The part that is causing your problem is that the content size is defined by the subviews inside the scroll view. So the button cannot be placed relative to the bottom of the scroll view since the scroll view doesn't know how large its content size is. All of the subviews of a scroll view must be placed in relation to each other.
So, create constraints for your logo, text fields, and all the buttons in relation to each other. Then create constraints from the outer most subviews to the scroll view.
In your example, you would constraints from the logo to the text field, 1st text field to 2nd text field, then 2nd text flied to the label, label to the "Send email..." button, and finally "Send email..." to the "Validate Code". For the "Back" button, it would need a left align with the text fields and then a center align with the "Validate Code" button. Create a top constraint from the logo to the scroll view. Then have leading and trailing constraints from one of the text fields to the scroll view. Finally, create a bottom constraint from either the "Back" or "Validate Code" buttons to the scroll view. You will also need some alignment constraints (logo center to the text field is an example of one). After that is all setup, your view will be fully defined for the content size of the scroll view.
If I understand you, my new question is: how can I make the subviews make the height of scroll fit 100% screen device height? Is there a way to define weights like Android? I don't know how achieve this since the canvas is 600*600 which is different to every device.
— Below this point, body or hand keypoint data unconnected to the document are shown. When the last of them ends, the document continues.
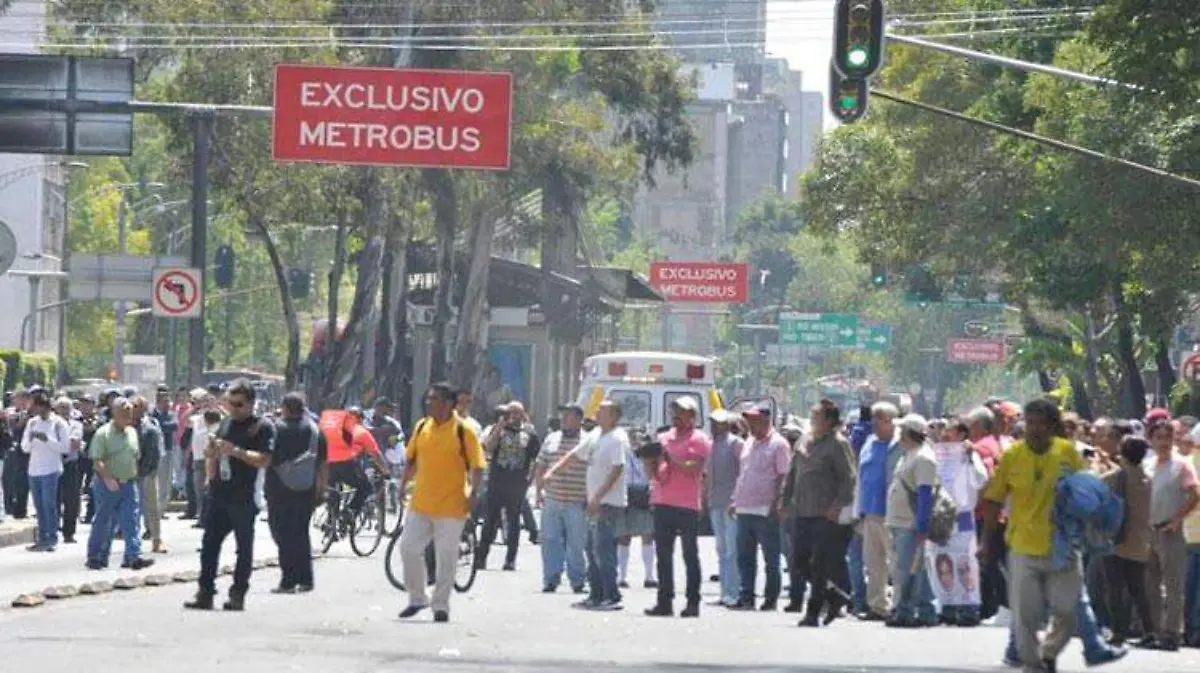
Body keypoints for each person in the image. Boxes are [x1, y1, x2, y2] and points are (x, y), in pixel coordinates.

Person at [980, 399, 1087, 673]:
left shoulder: (1068, 453)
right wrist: (985, 542)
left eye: (1041, 423)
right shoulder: (1013, 455)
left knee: (1066, 612)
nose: (1035, 429)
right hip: (1023, 546)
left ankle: (1048, 652)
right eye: (1030, 423)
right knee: (1026, 615)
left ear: (1053, 426)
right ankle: (1033, 665)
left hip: (1062, 546)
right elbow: (994, 499)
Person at [398, 382, 486, 623]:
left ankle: (441, 605)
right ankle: (417, 598)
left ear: (448, 404)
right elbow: (411, 460)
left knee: (446, 557)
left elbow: (478, 465)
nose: (429, 403)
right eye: (428, 399)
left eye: (434, 399)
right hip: (421, 502)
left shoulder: (463, 430)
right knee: (408, 549)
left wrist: (474, 494)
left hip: (452, 505)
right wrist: (403, 484)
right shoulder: (421, 427)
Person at [185, 379, 274, 612]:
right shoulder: (226, 424)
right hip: (219, 493)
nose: (234, 408)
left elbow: (265, 459)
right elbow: (212, 453)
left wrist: (236, 451)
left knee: (243, 548)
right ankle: (205, 592)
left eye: (239, 404)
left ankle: (238, 593)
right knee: (209, 545)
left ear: (251, 403)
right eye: (230, 403)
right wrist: (211, 453)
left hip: (244, 496)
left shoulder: (262, 427)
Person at [785, 399, 856, 627]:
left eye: (817, 416)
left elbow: (849, 479)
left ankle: (813, 612)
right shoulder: (805, 441)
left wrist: (837, 506)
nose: (813, 420)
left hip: (825, 514)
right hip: (802, 510)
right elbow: (792, 472)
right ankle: (834, 595)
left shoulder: (838, 444)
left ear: (829, 420)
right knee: (798, 561)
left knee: (819, 564)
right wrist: (784, 500)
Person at [645, 397, 711, 618]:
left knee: (689, 555)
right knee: (663, 556)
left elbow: (694, 469)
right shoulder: (664, 437)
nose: (676, 416)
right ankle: (664, 601)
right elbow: (655, 472)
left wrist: (670, 457)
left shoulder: (699, 439)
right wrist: (650, 461)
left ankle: (693, 602)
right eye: (674, 411)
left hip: (687, 505)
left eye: (682, 412)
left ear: (692, 416)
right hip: (663, 501)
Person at [1143, 416, 1200, 650]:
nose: (1164, 441)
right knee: (1150, 584)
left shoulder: (1182, 465)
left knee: (1173, 585)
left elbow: (1195, 495)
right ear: (1151, 440)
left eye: (1168, 437)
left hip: (1171, 531)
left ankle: (1172, 634)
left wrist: (1177, 520)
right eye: (1159, 437)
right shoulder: (1148, 465)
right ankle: (1155, 631)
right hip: (1149, 532)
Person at [730, 404, 791, 611]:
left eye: (754, 420)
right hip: (744, 507)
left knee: (770, 558)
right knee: (745, 557)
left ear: (766, 420)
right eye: (749, 420)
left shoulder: (779, 444)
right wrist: (734, 500)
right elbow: (743, 474)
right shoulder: (748, 442)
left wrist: (777, 504)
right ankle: (746, 596)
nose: (751, 424)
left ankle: (770, 598)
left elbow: (783, 476)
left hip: (766, 508)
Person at [266, 392, 327, 594]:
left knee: (282, 534)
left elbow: (267, 458)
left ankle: (288, 580)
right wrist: (322, 489)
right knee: (301, 533)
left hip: (279, 490)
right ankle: (306, 579)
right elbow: (323, 464)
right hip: (306, 489)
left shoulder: (276, 429)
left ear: (285, 408)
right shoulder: (315, 431)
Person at [85, 397, 154, 570]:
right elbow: (97, 460)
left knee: (131, 520)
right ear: (114, 413)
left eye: (129, 414)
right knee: (105, 521)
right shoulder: (103, 433)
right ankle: (97, 556)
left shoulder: (132, 432)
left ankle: (133, 556)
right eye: (123, 414)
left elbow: (134, 455)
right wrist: (108, 478)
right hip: (107, 484)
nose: (127, 417)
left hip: (129, 483)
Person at [1101, 435, 1154, 647]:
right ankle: (1149, 630)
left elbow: (1097, 487)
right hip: (1140, 541)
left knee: (1114, 589)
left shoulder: (1115, 477)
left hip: (1116, 540)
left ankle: (1118, 631)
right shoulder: (1147, 480)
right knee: (1137, 588)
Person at [576, 400, 627, 610]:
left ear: (614, 416)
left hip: (608, 503)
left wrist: (598, 496)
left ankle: (611, 595)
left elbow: (618, 468)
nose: (597, 412)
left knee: (604, 549)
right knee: (591, 547)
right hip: (592, 501)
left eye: (603, 410)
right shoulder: (596, 434)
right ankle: (596, 593)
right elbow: (579, 454)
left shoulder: (617, 438)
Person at [535, 404, 592, 594]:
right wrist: (538, 491)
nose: (564, 419)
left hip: (577, 501)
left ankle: (577, 580)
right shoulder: (552, 438)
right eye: (563, 416)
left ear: (578, 419)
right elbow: (541, 464)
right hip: (552, 498)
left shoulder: (587, 440)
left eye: (568, 416)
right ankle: (551, 579)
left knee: (576, 543)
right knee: (550, 540)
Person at [477, 401, 540, 571]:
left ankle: (510, 559)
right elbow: (488, 448)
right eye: (510, 412)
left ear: (523, 414)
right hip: (497, 482)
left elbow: (536, 459)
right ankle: (481, 557)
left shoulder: (529, 433)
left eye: (517, 413)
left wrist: (530, 480)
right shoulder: (498, 429)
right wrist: (499, 426)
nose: (513, 416)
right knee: (489, 521)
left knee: (513, 522)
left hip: (517, 483)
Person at [22, 392, 71, 551]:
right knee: (39, 506)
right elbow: (25, 448)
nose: (39, 411)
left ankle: (52, 538)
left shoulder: (59, 423)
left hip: (51, 469)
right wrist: (30, 439)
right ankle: (41, 538)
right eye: (37, 407)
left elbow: (65, 447)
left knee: (49, 504)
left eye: (42, 407)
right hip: (34, 470)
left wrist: (47, 440)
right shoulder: (31, 423)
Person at [323, 407, 388, 524]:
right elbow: (375, 454)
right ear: (360, 419)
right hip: (346, 464)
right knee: (365, 488)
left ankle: (331, 521)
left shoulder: (334, 428)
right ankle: (349, 511)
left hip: (327, 464)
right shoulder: (361, 431)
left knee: (334, 490)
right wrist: (385, 471)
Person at [706, 408, 744, 607]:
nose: (714, 425)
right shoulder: (710, 445)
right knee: (721, 549)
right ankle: (724, 592)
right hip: (715, 503)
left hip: (731, 504)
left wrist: (736, 499)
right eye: (712, 421)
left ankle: (734, 592)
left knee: (732, 550)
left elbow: (743, 473)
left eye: (718, 422)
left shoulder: (736, 443)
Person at [132, 396, 168, 554]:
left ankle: (156, 539)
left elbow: (155, 455)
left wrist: (143, 472)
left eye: (139, 407)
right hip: (128, 472)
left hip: (147, 473)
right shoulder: (125, 426)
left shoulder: (150, 428)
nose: (135, 411)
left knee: (151, 508)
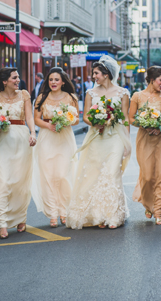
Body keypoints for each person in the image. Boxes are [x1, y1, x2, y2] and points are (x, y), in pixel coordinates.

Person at [66, 57, 131, 229]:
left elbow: (125, 118)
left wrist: (127, 141)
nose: (94, 76)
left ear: (106, 74)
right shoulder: (91, 93)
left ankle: (113, 215)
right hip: (97, 136)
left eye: (96, 73)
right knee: (94, 172)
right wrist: (96, 122)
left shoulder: (123, 93)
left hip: (116, 136)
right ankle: (97, 214)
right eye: (94, 73)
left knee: (111, 172)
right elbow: (85, 115)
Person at [0, 68, 37, 238]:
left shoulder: (24, 94)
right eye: (14, 78)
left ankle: (20, 217)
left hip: (21, 139)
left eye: (18, 77)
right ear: (5, 81)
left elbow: (29, 116)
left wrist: (32, 133)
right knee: (3, 181)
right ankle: (3, 222)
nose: (18, 80)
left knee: (19, 181)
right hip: (2, 140)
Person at [31, 68, 79, 227]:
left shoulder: (71, 97)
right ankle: (53, 213)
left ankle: (64, 210)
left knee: (62, 174)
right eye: (51, 79)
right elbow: (36, 119)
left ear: (63, 81)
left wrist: (66, 121)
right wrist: (49, 125)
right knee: (48, 175)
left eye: (56, 79)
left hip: (65, 137)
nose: (53, 82)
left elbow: (77, 119)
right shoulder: (41, 98)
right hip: (47, 138)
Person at [128, 66, 161, 225]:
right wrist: (144, 124)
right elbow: (131, 118)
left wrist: (159, 125)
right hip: (145, 138)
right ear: (151, 79)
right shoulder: (137, 96)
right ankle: (148, 204)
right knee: (147, 176)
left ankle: (159, 210)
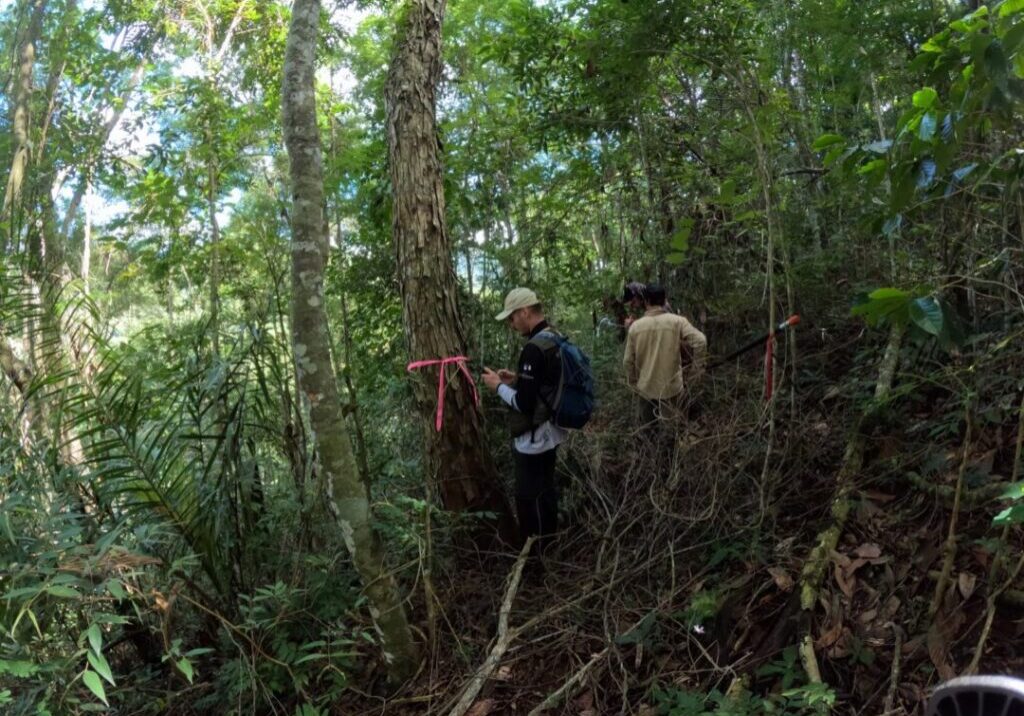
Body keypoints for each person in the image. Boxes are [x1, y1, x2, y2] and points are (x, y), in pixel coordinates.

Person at [482, 288, 565, 561]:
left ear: (525, 312)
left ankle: (536, 558)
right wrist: (517, 379)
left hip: (535, 439)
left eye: (512, 317)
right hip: (552, 432)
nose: (511, 323)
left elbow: (525, 404)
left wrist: (497, 387)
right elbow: (545, 383)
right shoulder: (553, 337)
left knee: (530, 500)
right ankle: (549, 547)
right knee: (546, 492)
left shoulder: (533, 348)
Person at [623, 284, 707, 428]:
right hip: (671, 387)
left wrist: (634, 384)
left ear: (646, 301)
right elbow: (701, 341)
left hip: (645, 388)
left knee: (648, 431)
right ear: (664, 300)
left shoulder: (635, 327)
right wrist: (696, 372)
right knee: (672, 430)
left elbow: (627, 361)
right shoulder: (678, 321)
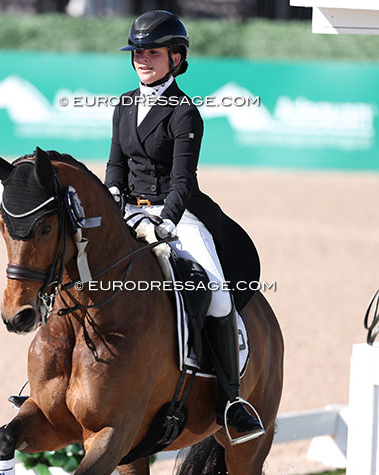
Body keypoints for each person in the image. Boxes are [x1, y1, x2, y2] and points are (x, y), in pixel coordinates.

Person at [105, 9, 264, 444]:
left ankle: (231, 400)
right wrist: (113, 197)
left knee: (217, 294)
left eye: (153, 53)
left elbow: (181, 181)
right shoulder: (123, 105)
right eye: (138, 53)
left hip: (178, 213)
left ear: (176, 58)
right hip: (130, 210)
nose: (142, 60)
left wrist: (165, 222)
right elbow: (116, 165)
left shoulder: (184, 113)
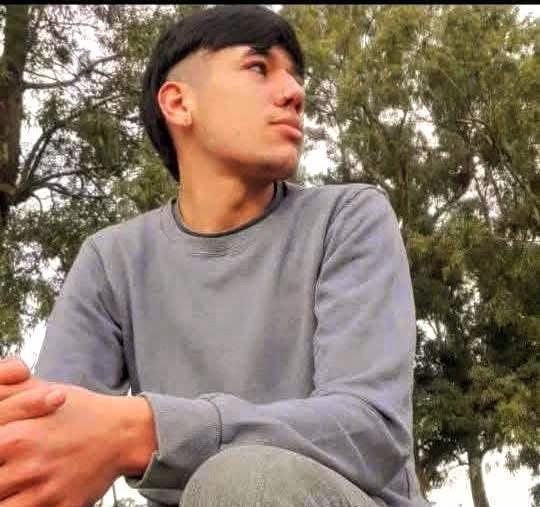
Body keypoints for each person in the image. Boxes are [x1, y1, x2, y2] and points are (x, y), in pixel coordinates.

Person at [0, 6, 429, 507]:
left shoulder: (348, 218)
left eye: (295, 75)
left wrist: (144, 429)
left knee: (246, 481)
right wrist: (21, 430)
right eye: (259, 67)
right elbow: (51, 439)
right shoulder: (111, 261)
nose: (294, 91)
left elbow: (371, 432)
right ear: (179, 103)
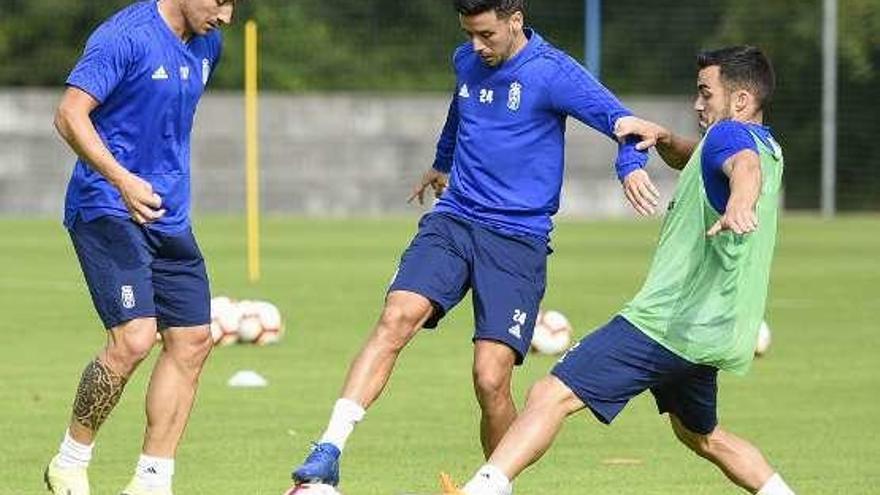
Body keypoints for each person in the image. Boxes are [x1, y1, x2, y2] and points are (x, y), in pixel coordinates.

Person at [288, 0, 657, 489]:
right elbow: (459, 111)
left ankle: (496, 483)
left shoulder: (553, 72)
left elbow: (626, 125)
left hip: (517, 240)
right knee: (397, 315)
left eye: (486, 34)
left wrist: (629, 168)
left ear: (514, 21)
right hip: (454, 220)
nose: (476, 46)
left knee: (490, 378)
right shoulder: (467, 60)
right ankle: (328, 448)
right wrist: (442, 162)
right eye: (469, 34)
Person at [439, 45, 797, 495]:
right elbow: (711, 159)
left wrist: (742, 201)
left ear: (741, 101)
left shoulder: (731, 142)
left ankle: (481, 490)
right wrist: (665, 138)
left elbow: (740, 168)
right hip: (713, 330)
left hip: (666, 322)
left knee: (550, 394)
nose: (697, 103)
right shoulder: (769, 148)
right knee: (702, 435)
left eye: (706, 93)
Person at [43, 1, 237, 494]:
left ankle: (151, 482)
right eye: (221, 1)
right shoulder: (123, 37)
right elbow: (69, 114)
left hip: (168, 215)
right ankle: (69, 461)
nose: (228, 15)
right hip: (106, 204)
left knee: (193, 340)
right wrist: (122, 179)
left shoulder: (207, 41)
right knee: (134, 338)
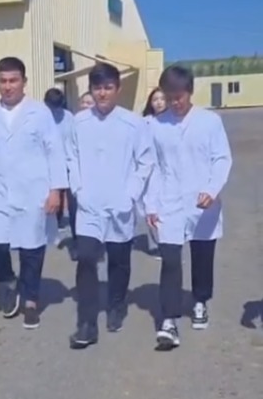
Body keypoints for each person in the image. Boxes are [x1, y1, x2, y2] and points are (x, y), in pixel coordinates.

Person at [0, 57, 67, 329]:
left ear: (24, 82)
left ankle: (31, 301)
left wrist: (56, 190)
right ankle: (8, 280)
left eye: (13, 80)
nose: (8, 86)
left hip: (33, 190)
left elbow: (54, 152)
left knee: (31, 246)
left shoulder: (40, 113)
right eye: (3, 81)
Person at [66, 62, 154, 350]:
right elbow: (71, 158)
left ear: (118, 88)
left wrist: (130, 194)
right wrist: (78, 189)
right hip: (89, 205)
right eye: (97, 88)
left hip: (120, 205)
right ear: (90, 89)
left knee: (118, 261)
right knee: (86, 259)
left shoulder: (133, 123)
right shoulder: (79, 122)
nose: (102, 93)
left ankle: (116, 304)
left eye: (107, 87)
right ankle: (87, 323)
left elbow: (145, 161)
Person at [144, 65, 232, 350]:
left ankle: (200, 301)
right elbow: (153, 167)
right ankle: (169, 320)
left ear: (190, 91)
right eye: (169, 97)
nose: (174, 102)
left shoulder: (210, 121)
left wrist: (212, 189)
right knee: (170, 259)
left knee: (202, 255)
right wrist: (151, 204)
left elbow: (222, 158)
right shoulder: (156, 126)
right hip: (168, 202)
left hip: (202, 201)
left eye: (179, 96)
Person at [43, 88, 76, 249]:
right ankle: (52, 230)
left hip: (67, 161)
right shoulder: (41, 116)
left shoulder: (68, 117)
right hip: (48, 162)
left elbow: (72, 139)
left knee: (72, 199)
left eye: (57, 107)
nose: (55, 110)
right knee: (51, 196)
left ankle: (75, 233)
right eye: (52, 106)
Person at [141, 87, 167, 258]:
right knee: (149, 207)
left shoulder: (172, 121)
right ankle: (156, 243)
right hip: (149, 170)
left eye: (162, 99)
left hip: (167, 171)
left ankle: (168, 244)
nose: (159, 102)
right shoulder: (145, 122)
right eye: (155, 99)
Response would be too long for a comment:
So you wouldn't use a scroll view for that. A scroll view is specifically for containing content that will not fit on the screen (so the user can scroll to reach the new content).
The simplest solution is to add a regular view that has TopLeftBottomRight 0 distance constraints (so it is the max height and width of the screen) and setup the view like you have here to position the bottom in the bottom left all the time.
There is also a weight system, I can explain that if you want, but it wouldn't be required thus far.
I feel like your next response will be something like "what if I want it to scroll when its too small for the current screen?". The only way I know of doing that in encapsulating all your interface into a single UIView, and changing its sized in the viewDidLoad/viewDidAppear based on the size of the scroll view. Something like this:
func viewDidLoad() {
super.viewDidLoad()
containerViewHeightConstraint.constant = scrollView.frame.size.height
containerViewWidthConstraint.constant = scrollView.frame.size.width
}
Upvotes: 0
Reputation: 570
Ricardo: you've added two constraint regarding manage y position of Validate Code button where your top constraint stop to move Validate Code button towards the bottom. So please remove top constraint of Validate Code only add bottom constraint.
you need to manage all constraint like your scrollview content view height will be equal to height. Please increase some top constraint from top.